Hace unos días mientras sostenía una eufórica y profunda conversación con mi amigo Charli, le decía que el mal que va a acabar con la humanidad es la falta de respeto por la individualidad. Algo tan sencillo y económico, pero que nosotros hacemos tan difícil de lograr. 

Es más fácil acusar al de al lado de “complicado” o “difícil” que simplemente detenernos un momento a respetar esa forma de ser, porque ahí está el asunto, respetar, no es que le aceptes y le mires perfecto, es que veas la belleza a pesar de lo que tú consideras imperfección. 

Exigimos respeto a nuestros gustos, creencias y valores, pero nos cuesta amistades, amores y hasta familiares, dar sin medida eso que con tanta alevosía pedimos. La individualidad es hermosa, nos enseña cosas, gustos, culturas, religiones y rituales que no creíamos conocer, pero de la misma forma, nos enseña hasta eso que no queremos ser. 

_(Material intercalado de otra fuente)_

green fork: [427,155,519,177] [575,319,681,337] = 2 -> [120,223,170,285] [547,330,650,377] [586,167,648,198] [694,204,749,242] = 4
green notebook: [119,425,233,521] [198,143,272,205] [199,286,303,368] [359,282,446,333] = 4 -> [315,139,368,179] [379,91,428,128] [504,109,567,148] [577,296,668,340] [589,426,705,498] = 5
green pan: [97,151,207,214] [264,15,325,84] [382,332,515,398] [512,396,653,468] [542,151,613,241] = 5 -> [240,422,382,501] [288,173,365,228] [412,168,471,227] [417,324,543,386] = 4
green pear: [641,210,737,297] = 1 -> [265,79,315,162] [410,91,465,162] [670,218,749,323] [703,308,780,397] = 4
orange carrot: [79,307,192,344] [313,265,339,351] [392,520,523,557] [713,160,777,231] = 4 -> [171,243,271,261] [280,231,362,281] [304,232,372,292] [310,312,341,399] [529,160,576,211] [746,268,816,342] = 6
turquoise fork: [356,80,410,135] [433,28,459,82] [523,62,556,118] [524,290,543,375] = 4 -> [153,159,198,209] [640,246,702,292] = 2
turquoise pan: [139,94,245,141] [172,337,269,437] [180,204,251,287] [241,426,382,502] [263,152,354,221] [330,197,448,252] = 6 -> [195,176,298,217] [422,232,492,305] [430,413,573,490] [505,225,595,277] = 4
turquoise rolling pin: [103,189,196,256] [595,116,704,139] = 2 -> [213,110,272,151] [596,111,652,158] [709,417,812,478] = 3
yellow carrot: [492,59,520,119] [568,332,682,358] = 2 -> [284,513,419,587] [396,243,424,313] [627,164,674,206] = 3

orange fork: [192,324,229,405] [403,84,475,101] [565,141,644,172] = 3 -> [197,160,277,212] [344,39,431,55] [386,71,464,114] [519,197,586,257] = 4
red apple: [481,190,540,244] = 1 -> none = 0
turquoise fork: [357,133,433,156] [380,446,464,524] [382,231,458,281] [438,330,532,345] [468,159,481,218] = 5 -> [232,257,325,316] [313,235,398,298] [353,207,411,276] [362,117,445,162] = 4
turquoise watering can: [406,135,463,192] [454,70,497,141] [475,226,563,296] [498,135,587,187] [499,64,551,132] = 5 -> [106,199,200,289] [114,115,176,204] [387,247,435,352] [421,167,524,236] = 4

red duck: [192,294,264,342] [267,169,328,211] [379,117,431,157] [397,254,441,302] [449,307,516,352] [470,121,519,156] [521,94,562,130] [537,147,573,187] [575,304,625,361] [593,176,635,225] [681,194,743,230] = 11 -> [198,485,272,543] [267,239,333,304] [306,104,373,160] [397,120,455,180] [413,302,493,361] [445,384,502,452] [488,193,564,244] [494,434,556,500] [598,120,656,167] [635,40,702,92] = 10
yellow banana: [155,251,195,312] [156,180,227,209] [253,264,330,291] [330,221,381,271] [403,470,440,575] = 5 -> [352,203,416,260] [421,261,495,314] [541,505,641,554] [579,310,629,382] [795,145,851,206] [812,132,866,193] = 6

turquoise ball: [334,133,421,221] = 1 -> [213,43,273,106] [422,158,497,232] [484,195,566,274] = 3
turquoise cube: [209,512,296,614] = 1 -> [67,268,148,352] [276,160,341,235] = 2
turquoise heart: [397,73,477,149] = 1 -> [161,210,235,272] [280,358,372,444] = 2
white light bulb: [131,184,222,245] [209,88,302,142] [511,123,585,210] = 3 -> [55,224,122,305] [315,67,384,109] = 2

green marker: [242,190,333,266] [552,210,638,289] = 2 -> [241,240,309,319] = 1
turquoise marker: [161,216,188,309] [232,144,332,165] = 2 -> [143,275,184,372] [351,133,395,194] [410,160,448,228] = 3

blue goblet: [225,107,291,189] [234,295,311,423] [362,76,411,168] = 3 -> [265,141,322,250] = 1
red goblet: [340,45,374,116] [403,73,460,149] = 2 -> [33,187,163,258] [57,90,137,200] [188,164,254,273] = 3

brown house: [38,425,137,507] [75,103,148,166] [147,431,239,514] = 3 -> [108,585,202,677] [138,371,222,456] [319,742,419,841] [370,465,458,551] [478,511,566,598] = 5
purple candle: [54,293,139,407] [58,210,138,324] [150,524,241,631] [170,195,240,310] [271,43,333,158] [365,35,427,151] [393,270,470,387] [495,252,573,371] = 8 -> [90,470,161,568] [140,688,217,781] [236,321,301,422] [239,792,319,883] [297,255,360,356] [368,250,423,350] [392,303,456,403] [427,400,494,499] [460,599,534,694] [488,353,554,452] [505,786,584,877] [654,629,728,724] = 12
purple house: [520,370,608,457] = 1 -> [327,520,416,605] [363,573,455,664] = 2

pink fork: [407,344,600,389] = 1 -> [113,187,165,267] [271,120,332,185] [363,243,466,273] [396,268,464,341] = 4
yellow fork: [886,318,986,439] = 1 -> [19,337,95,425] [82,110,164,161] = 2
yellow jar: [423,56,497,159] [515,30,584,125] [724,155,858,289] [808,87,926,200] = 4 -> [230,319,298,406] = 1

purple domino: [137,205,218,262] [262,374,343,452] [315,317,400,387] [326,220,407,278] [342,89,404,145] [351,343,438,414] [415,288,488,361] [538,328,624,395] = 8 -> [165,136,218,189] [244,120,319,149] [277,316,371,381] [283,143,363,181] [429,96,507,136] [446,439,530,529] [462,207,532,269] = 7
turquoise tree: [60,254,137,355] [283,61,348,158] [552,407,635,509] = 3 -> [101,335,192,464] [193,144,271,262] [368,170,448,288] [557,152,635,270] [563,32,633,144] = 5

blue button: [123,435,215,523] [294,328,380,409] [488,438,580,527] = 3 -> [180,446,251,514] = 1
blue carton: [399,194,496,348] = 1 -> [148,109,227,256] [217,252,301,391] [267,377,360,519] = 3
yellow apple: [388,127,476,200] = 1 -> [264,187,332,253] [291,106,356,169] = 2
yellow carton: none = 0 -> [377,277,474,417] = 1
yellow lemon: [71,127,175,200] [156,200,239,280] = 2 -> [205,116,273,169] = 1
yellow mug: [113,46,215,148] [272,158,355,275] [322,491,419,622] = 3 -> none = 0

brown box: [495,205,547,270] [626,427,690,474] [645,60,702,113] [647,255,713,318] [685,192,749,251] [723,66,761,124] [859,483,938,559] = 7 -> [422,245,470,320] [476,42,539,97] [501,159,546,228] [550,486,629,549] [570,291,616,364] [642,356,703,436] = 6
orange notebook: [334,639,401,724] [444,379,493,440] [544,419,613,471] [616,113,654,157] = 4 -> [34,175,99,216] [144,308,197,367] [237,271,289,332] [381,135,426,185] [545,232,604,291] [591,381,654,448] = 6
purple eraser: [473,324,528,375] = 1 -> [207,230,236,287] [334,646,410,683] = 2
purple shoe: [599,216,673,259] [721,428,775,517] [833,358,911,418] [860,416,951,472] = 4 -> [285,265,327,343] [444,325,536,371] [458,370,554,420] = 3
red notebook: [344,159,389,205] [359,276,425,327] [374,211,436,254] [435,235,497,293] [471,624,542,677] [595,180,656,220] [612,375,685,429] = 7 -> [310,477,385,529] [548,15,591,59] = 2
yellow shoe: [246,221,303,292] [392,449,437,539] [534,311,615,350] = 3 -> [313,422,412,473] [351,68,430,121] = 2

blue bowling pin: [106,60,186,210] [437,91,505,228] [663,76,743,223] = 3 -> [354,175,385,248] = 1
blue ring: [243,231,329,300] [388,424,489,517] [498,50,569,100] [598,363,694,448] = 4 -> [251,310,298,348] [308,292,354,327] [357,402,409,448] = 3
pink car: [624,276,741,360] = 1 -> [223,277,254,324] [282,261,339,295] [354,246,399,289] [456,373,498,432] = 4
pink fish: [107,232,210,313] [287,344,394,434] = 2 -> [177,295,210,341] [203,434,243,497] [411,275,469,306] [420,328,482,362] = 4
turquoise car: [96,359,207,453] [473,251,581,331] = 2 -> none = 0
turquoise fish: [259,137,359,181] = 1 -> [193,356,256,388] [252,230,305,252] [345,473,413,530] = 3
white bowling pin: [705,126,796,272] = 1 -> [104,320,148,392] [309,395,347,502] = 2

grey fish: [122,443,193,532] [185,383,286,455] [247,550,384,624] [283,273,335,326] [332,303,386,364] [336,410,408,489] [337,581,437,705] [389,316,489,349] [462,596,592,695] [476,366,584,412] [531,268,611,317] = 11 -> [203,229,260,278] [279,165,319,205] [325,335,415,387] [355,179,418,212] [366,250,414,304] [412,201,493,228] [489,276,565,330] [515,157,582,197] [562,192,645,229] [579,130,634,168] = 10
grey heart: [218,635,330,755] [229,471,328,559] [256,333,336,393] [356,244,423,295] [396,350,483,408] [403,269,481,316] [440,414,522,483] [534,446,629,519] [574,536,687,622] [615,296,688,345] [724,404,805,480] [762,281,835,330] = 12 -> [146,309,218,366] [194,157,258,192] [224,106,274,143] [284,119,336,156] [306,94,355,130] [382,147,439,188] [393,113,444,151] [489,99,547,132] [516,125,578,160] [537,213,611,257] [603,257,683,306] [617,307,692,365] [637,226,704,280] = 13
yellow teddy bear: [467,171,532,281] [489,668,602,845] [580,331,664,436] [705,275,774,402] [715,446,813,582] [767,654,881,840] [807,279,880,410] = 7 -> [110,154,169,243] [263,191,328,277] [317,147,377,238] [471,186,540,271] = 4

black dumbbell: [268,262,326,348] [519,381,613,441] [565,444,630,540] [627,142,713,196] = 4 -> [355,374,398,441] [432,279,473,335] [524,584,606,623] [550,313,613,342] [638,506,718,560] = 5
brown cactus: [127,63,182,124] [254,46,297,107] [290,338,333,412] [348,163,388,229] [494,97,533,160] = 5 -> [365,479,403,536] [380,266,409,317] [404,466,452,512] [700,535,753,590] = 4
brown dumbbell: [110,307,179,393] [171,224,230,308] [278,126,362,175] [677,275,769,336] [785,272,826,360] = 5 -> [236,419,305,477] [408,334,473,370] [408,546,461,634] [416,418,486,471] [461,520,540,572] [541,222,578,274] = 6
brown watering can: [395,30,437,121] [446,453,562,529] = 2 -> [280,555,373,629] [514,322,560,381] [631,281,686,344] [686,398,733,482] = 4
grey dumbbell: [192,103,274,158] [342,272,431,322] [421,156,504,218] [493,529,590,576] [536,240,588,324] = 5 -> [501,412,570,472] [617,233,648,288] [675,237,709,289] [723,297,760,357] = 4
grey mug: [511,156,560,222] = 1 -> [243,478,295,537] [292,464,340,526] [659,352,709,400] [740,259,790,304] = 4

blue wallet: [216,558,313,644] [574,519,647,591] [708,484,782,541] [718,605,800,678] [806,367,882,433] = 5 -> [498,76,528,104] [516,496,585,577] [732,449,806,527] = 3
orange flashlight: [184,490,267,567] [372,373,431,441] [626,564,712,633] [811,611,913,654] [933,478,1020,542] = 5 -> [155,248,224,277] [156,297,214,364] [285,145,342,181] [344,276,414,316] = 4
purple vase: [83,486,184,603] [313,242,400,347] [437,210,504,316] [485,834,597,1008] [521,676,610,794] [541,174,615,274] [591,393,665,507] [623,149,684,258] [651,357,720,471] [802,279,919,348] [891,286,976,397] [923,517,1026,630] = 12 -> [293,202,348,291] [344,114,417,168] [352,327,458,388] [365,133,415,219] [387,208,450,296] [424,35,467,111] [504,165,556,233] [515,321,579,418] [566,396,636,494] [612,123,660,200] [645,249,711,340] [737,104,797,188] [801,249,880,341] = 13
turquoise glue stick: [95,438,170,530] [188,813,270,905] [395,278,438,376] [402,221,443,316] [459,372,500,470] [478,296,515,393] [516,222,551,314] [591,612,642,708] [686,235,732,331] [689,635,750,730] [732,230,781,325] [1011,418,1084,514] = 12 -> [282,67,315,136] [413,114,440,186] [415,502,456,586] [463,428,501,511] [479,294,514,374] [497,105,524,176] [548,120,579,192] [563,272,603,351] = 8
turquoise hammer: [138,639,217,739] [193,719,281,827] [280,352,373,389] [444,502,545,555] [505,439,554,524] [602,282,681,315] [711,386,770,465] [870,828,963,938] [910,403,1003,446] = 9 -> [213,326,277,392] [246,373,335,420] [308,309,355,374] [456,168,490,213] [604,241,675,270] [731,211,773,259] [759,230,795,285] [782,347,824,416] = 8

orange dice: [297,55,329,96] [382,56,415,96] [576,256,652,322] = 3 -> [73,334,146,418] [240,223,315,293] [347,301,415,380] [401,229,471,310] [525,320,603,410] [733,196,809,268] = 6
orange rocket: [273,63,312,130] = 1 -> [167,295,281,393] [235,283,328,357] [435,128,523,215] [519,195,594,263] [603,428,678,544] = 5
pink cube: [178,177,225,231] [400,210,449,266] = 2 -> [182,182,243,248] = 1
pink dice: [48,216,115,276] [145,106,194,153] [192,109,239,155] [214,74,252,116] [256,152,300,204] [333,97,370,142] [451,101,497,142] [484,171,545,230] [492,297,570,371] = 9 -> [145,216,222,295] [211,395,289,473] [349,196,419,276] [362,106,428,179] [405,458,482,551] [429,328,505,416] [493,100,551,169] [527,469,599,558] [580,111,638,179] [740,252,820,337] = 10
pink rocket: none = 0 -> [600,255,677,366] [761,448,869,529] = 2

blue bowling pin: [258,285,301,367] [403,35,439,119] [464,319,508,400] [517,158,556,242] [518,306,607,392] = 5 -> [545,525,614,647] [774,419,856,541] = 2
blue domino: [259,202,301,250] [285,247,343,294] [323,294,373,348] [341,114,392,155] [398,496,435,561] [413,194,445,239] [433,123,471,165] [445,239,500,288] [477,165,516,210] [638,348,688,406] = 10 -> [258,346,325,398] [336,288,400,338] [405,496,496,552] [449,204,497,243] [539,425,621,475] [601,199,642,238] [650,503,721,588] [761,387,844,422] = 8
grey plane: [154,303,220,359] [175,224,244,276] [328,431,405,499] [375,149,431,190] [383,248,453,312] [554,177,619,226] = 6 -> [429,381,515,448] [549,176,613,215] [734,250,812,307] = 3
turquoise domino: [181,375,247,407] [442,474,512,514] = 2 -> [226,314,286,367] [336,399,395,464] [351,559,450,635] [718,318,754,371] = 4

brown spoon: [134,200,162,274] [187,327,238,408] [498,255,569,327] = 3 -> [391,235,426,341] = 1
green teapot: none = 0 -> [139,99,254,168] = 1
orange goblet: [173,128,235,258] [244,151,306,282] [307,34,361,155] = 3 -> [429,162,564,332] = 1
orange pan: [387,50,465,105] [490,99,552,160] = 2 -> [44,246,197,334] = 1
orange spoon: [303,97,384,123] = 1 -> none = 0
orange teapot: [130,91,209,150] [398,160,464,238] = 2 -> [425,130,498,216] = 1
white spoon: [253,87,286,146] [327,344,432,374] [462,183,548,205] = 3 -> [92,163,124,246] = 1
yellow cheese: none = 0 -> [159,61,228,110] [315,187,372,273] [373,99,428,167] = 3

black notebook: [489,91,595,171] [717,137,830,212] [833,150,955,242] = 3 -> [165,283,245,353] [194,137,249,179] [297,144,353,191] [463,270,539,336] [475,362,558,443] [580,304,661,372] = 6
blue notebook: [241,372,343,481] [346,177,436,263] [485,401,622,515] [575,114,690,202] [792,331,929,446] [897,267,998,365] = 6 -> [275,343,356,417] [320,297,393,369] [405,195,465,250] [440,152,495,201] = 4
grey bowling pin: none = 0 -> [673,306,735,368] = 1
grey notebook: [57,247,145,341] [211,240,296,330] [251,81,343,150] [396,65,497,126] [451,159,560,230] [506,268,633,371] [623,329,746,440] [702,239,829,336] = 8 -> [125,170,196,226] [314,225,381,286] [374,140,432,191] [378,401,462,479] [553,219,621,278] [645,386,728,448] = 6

Yo tengo amigos de todas las clases, he tenido parejas con personalidades que distan un planeta de la otra, no todos los he aceptado, pero si les he respetado.  Tengo una amiga reservada que me cuenta lo que ella considera prudente o a veces no me cuenta nada y eso no le quita su calidad de amiga, tengo la que quiere resolver los problemas de todo el que le rodea, la que no tiene una gota de empatía y sé que a esa no le puedo decir cuando estoy triste porque no es que no le importe, es que no tiene la capacidad de entender y eso no la hace menos amiga. 

Tengo el sarcástico que le hablo cada varios meses para que no me saque de mis casillas, el morboso, el circunspecto, el cerebrito y la que solo piensa en gozar y beber. Cuando aprendamos a ver las personas como todo un combo que no podemos sacarle ingredientes, el mundo será un lugar mucho más lleno de amor, con menos divorcios. 

Quizá yo no soy tan complicada, es solo que no he encontrado quiénes amen y respeten mi individualidad, como yo he respetado la suya.